Resources are stateful: when acquired from a resource manager, they are typically in NEW state, and will become ACTIVE once they are provisioned to the application and can serve usage requests. Some resources may go through an intermediate state, PENDING, when they are about to become active at some point, and usage requests can already be submitted – those usage requests will not be executed until the resources enters the ACTIVE state. The resource can be release from application control in three different ways: they can be actively be destroyed by the application, and will then enter the CANCELED state; they can internally cease to function and become unable to serve usage requests, represented by a FAILED state, and the resource manager can retract control from the application because the agreed time duration has passed – this is represented by the EXPIRED state.
- destroy()[source]¶
The semantics of this method is equivalent to the semantics of the
destroy()
call on thesaga.resource.Manager
class.
- reconfig(descr)[source]¶
A resource is acquired according to a resource description, i.e. to a specific set of attributes. At some point in time, while the resource is running, the application requirements on the resource may have changed – in that case, the application can request to change the resource’s configuration on the fly.
This method cannot be used to change the type of the resource. Backends may or may not support this operation – if not, a
saga.NotImplemented
exception is raised. If the method is supported, , then the semantics of the method is equivalent to the semantics of theacquire()

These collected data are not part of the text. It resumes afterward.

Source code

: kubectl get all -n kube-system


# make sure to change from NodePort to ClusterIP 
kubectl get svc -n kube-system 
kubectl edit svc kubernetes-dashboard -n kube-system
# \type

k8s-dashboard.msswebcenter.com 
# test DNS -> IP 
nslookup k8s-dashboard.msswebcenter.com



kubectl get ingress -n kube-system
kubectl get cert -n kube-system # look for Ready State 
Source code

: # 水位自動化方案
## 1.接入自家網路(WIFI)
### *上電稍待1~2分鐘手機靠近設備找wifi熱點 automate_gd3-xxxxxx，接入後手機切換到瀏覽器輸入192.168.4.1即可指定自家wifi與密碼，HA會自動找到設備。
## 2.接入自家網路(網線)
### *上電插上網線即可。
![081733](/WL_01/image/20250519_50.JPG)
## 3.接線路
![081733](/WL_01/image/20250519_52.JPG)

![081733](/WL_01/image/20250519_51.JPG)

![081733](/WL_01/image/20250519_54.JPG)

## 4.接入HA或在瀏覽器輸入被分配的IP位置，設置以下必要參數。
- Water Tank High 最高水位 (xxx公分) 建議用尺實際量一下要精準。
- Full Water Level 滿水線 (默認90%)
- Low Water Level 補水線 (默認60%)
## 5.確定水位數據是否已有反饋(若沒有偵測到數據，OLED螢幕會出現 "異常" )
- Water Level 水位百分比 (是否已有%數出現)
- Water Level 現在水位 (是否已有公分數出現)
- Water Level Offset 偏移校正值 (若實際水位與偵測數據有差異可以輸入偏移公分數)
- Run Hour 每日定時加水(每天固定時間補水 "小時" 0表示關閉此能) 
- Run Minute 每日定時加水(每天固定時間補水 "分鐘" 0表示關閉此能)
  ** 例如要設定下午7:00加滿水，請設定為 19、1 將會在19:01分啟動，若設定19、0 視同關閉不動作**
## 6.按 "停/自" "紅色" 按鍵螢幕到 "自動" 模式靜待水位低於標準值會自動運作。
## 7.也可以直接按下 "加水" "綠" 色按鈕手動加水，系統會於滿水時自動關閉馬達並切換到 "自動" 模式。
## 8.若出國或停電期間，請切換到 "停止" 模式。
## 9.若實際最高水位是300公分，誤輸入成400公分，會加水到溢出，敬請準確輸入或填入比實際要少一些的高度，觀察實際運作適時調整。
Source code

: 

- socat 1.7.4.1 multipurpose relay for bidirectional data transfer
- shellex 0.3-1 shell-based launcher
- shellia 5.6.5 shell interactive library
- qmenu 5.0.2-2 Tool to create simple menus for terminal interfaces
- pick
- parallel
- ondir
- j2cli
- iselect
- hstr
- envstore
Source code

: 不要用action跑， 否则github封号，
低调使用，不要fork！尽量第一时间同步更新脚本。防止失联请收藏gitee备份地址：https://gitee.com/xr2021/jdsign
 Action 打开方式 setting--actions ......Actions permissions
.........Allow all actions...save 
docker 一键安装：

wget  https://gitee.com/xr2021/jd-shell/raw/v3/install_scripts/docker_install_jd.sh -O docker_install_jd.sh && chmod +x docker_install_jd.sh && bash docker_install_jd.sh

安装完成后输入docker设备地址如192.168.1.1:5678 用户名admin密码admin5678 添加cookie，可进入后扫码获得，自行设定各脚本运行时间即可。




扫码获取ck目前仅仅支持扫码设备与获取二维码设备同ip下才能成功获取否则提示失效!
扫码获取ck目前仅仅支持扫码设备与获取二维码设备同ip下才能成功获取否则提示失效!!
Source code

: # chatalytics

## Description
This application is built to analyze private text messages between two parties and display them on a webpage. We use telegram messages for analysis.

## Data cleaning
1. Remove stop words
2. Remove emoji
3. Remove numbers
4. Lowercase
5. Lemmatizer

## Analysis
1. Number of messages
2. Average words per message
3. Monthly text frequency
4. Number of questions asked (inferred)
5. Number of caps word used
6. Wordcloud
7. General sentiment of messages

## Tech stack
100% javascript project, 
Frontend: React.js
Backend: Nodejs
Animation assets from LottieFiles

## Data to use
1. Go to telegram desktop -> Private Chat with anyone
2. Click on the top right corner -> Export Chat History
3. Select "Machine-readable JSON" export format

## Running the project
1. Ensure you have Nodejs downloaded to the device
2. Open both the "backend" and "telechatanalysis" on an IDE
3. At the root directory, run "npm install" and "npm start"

call on thesaga.resource.Manager
class.
- wait(state=FINAL, timeout=None)[source]¶
Wait for a resource to enter a specific state.
- Parameters:
state (float) – resource state to wait for (UNKNOWN, NEW, PENDING, ACTIVE, DONE, FAILED, EXPIRED, CANCELED, FINAL)
state – time to block while waiting.
This method will block until the resource entered the specified state, or until timeout seconds have passed – whichever occurs earlier. If the resource is in a final state, the call will raise and
saga.IncorrectState
exception when asked to wait for any non-final state.A negative timeout value represents an indefinit timeout.
3.5.4. Compute Resource – radical.saga.resource.Compute
¶
- class radical.saga.resource.Compute(id=None, session=None, _adaptor=None, _adaptor_state={}, _ttype=None)[source]¶
Bases:
Resource
A Compute resource is a resource which provides compute capabilities, i.e. which can execute compute jobs. As such, the ‘Access’ attribute of the compute resource (a URL) can be used to create a
saga.job.Service
instance to submit jobs to.
3.5.5. Storage Resource – radical.saga.resource.Storage
¶
- class radical.saga.resource.Storage(id=None, session=None, _adaptor=None, _adaptor_state={}, _ttype=None)[source]¶
Bases:
Resource
A Storage resource is a resource which has storage capabilities, i.e. the ability to persistently store, organize and retrieve data. As such, the ‘Access’ attribute of the storage resource (a URL) can be used to create a
saga.filesystem.Directory
instance to manage the resource’s data space.